Too many children in day-light. Kids on bicycles. Shouts, laughter. At the 7-Eleven, in the drugstore parking lot, on the steps of the branch library—loitering teenagers. The wife hurried past them eyes averted like a tightrope walker on a high wire, no net below.
And afterward, collapsed in her car, sobbing, choking in a rage at herself—No. Stop. You will be seen, pitied. Just—stop.
Anywhere in the vicinity of sprawling Englewood Park and particularly the southeastern corner which was the softball field—sinkholes to be avoided. In day-light it had become treacherous to drive on certain streets, roadways. Past the beige-brick Florence Howe Middle School on Riverdale and past the redbrick Mt. Olive High School on North Main. In day-light these (ordinary, terrible) buildings loomed freakish-large, blotting out the sky. Never (again) Northway Mall including the streets leading to it. Without needing to confer each understood: none of these routes was possible any longer by day-light.

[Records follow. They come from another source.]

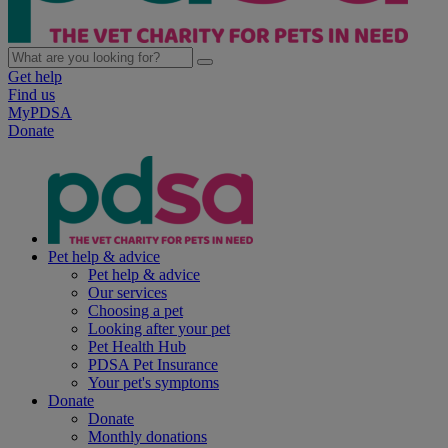
Get help
Find us
MyPDSA
Donate
Pet help & advice
Pet help & advice
Our services
Choosing a pet
Looking after your pet
Pet Health Hub
PDSA Pet Insurance
Your pet's symptoms
Donate
Donate
Monthly donations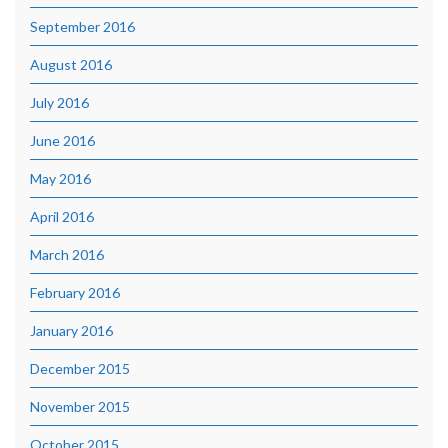
September 2016
August 2016
July 2016
June 2016
May 2016
April 2016
March 2016
February 2016
January 2016
December 2015
November 2015
October 2015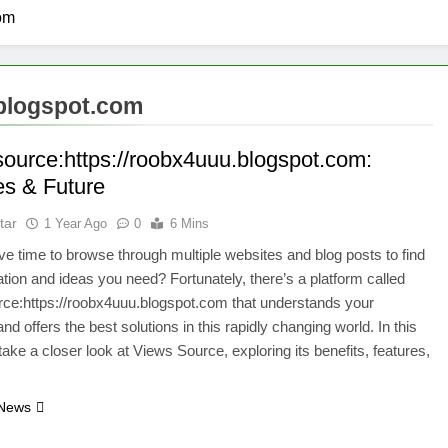
com
.blogspot.com
source:https://roobx4uuu.blogspot.com:
es & Future
tar
1 Year Ago
0
6 Mins
e time to browse through multiple websites and blog posts to find
ation and ideas you need? Fortunately, there’s a platform called
ce:https://roobx4uuu.blogspot.com that understands your
d offers the best solutions in this rapidly changing world. In this
 take a closer look at Views Source, exploring its benefits, features,
 News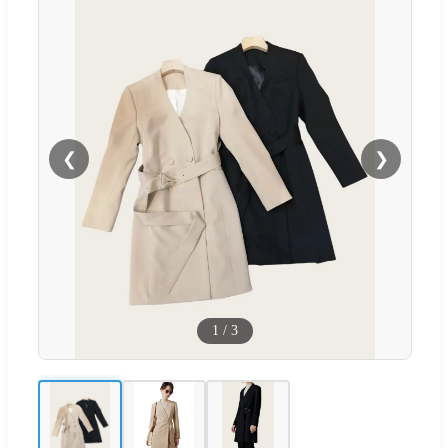
❮
❯
1
/
3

By night, one might drive anywhere. Or nowhere.
Day-light in any part of the urban landscape had begun to cause eye strain, aching eyes, squinting eyes, visual malformations caused by an excess of (stinging) tears. Fugues of near-blindness in bright sunshine, and then in not-bright sunshine, and then in dull-opaque daylight, finally in any degree of day-light at all.
Debilitating headaches—cluster headaches, migraine. As if the very skull had been struck by an ax baring the moist quivering vulnerable brain.
Sunglasses helped temporarily, at the start. The wife purchased stylish new prescription grayish-pink lenses of the kind called “progressive”—meaning that the lenses darken with the brightness of the sun. The husband purchased new prescription olive-tinted glasses, also “progressive.”
Yet even with “progressive” lenses their eyes grew ever more sensitive to light. And so each began to wear lenses so dark that their eyes were hidden completely, like the eyes of the blind; and the frames of these glasses were large, masking one-third of their faces, like the faces of the guilty who wish to pass among us incognito.